Demonstrate expertise and creativity in the use of English to communicate in different ways. This covers both original writing (creative and persuasive) and academic writing, requiring students to craft prose that is stylistically controlled, purposeful, and audience-aware.
What We Assess
Tips for English Language
1. Use linguistic frameworks precisely
Do not just identify features — analyse them through specific frameworks. Instead of noting "the writer uses short sentences," explain how the syntactic simplicity creates a declarative, authoritative tenor that positions the reader as passive recipient. Name the framework you are using.
2. Embed terminology naturally
AO1 rewards fluent integration of terminology, not lists of feature-spotted terms. Write "the pragmatic implicature of the hedging device suggests..." rather than "there is a hedge, which is a pragmatic feature." Let the terminology serve the analysis, not the other way round.
3. Ground analysis in context
AO3 requires you to connect language features to their contextual conditions.

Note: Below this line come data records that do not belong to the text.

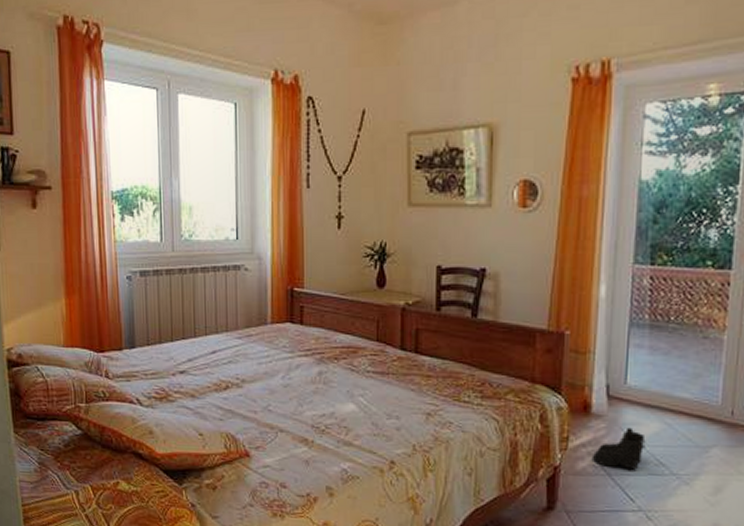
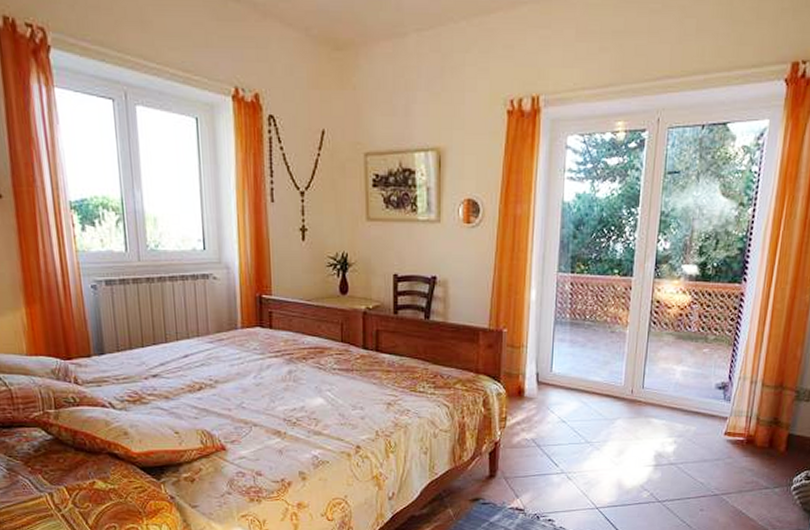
boots: present [591,427,646,470] -> none [525,407,567,441]

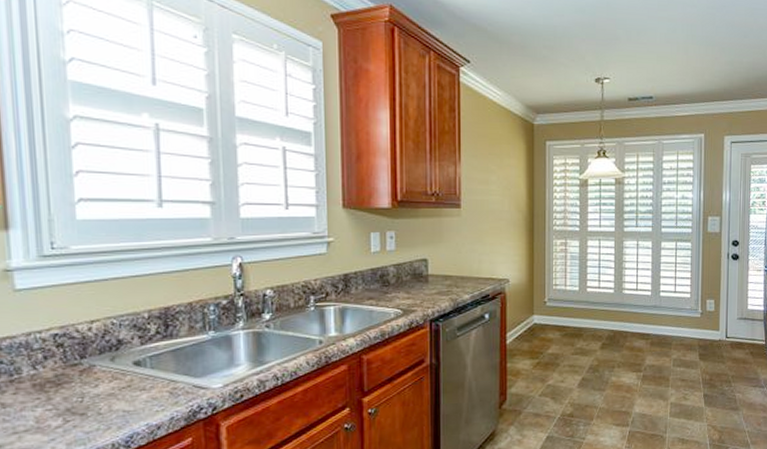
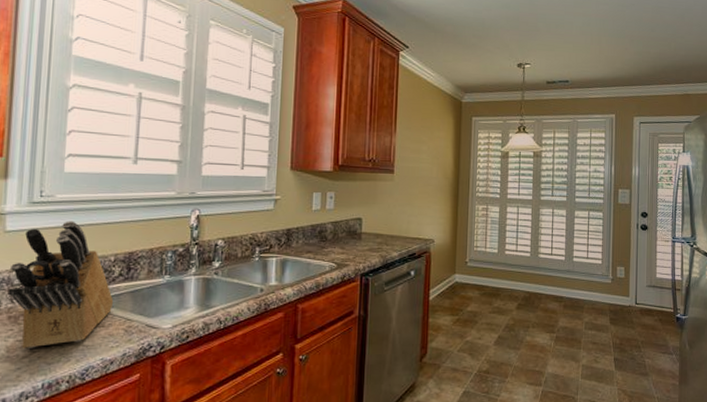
knife block: none [26,275,154,418] -> present [7,221,114,348]

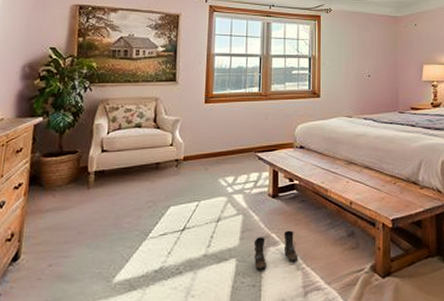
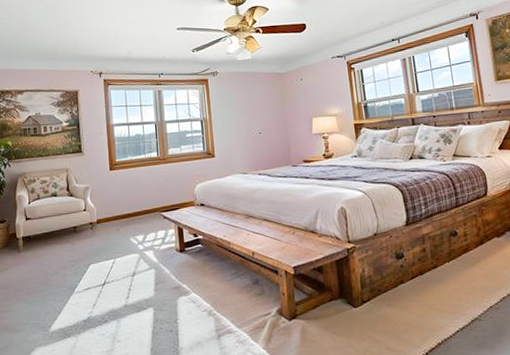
boots: present [253,230,298,270] -> none [167,280,209,317]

Always consider mode (spoken vs. written), field (subject matter), tenor (relationship between participants), and the broader socio-cultural or historical moment in which the text was produced.
4. Structure essays as academic arguments
A-Level responses should read as structured arguments, not feature-spotting lists. Open with a clear thesis, develop paragraphs around analytical points (not AO-by-AO), use topic sentences, and build towards a conclusion that synthesises your analysis.
5. Engage with competing interpretations
For AO2, show awareness that language issues are contested. When discussing language and gender, for example, acknowledge the limitations of deficit, dominance, and difference models rather than presenting one theory as absolute truth.